The demography of Ade-Ajayi’s scholarship revealed the complexities of institutions, practices, and beliefs that emerged in the processes of European encounters, seen either through the lenses of imposition or African agencies. He engaged in the analysis of the colonial era, which he declared as a mere episode. Where others saw a break in the past, he saw continuity. In this regard, he synchronized the histories of Western and African institutions, without sacrificing African cultures. While maintaining a view of the past, Ade-Ajayi advocated a forward thrust for African study, calling on historians to adopt new tools, new methodologies, and new skills in order to reach the rich ores of African history, which, as he asserted, still remained under the crust of the African earth. He declared that first generation historians merely scratched the surface of African history and that the task of bringing forth the rich ore should be the engagement of modern Africanists.

SATURDAY, 04 OCTOBER

9:00 to 10:40 Ken Lohrentz Graduate Paper Award Presentations (Malott Room, Kansas Union)

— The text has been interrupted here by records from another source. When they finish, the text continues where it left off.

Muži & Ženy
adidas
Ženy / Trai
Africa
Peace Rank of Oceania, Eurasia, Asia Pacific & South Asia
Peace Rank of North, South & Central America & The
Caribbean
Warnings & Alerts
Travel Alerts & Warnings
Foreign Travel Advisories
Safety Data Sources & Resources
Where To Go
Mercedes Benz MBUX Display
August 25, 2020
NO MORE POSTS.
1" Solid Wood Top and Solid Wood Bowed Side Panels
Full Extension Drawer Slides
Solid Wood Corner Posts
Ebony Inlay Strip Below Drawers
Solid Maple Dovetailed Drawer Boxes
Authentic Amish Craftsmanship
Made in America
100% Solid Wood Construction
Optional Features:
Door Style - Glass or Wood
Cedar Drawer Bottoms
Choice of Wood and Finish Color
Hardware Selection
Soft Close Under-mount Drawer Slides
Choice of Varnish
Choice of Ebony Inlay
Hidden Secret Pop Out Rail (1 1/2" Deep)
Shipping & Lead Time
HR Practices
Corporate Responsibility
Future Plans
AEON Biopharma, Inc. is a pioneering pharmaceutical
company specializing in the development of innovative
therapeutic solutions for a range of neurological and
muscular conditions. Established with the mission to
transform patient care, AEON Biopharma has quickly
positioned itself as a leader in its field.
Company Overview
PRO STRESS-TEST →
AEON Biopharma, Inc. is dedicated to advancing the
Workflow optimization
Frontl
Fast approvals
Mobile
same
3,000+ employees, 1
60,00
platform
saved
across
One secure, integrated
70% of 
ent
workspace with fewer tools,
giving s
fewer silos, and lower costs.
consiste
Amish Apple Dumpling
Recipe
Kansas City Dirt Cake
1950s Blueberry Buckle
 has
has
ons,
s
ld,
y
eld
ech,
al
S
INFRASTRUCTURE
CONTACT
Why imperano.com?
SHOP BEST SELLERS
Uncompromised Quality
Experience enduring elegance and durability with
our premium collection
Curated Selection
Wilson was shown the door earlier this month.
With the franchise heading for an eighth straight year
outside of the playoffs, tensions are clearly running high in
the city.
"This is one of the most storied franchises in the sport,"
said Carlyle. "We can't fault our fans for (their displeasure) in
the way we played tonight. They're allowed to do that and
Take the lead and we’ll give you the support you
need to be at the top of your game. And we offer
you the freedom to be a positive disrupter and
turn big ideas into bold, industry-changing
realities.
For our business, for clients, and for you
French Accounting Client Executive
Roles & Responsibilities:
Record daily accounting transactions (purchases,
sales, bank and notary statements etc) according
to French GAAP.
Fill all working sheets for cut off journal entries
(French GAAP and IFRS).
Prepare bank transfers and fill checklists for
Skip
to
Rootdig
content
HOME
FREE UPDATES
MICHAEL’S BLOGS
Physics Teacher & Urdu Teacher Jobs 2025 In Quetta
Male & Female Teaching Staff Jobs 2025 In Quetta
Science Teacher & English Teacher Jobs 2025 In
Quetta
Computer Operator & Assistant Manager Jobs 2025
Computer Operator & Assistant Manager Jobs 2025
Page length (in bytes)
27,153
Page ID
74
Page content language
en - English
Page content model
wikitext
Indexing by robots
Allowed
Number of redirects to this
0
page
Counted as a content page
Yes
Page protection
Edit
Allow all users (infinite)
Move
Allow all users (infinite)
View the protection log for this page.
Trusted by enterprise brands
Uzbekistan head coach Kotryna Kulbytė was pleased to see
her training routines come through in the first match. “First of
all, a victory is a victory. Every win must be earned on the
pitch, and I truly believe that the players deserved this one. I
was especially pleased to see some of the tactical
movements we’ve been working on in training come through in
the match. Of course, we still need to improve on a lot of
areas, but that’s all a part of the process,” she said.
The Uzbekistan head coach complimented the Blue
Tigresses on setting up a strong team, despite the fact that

Progress Towards Sustainable and Equitable Waste Management at the University of Ghana, Legon; Matt DeCapo, Kansas State University

Waste management at the University of Ghana could benefit significantly from waste separation, composting, and organized recycling systems. There are no hazardous waste disposal sites, and much of the waste generated on campus ends up getting dumped in the bushes or burned. Batteries and compact fluorescent bulbs litter the environment and allow the spread of toxic chemicals. Students studying agriculture are taught about composting, but there has not been a place on campus where they can see these ideas put into practice. We started a composting operation nearby a market on campus and trained the staff to separate food waste from other waste. We would pick up these bins and transport them to our compost site. Many people were educated about how to compost. We gave presentations at conferences to spread awareness about potential solutions to the waste issues in Accra, Ghana. We documented the people scavenging through the dumps. The place where the waste from campus is taken, Abokobi dump site, was photographed and documented. There are large human rights abuses in the waste management infrastructure of Accra. The increasing consumption of plastic that is encouraged by large corporations is resulting in larger volumes of plastic being burned every day, releasing toxic chemicals. People’s attitudes about waste management were documented. A garden was installed near the market to spread awareness. We have found that community based solutions that teach people how to compost, how to organize recycling systems, and why burning waste is so dangerous are the most effective.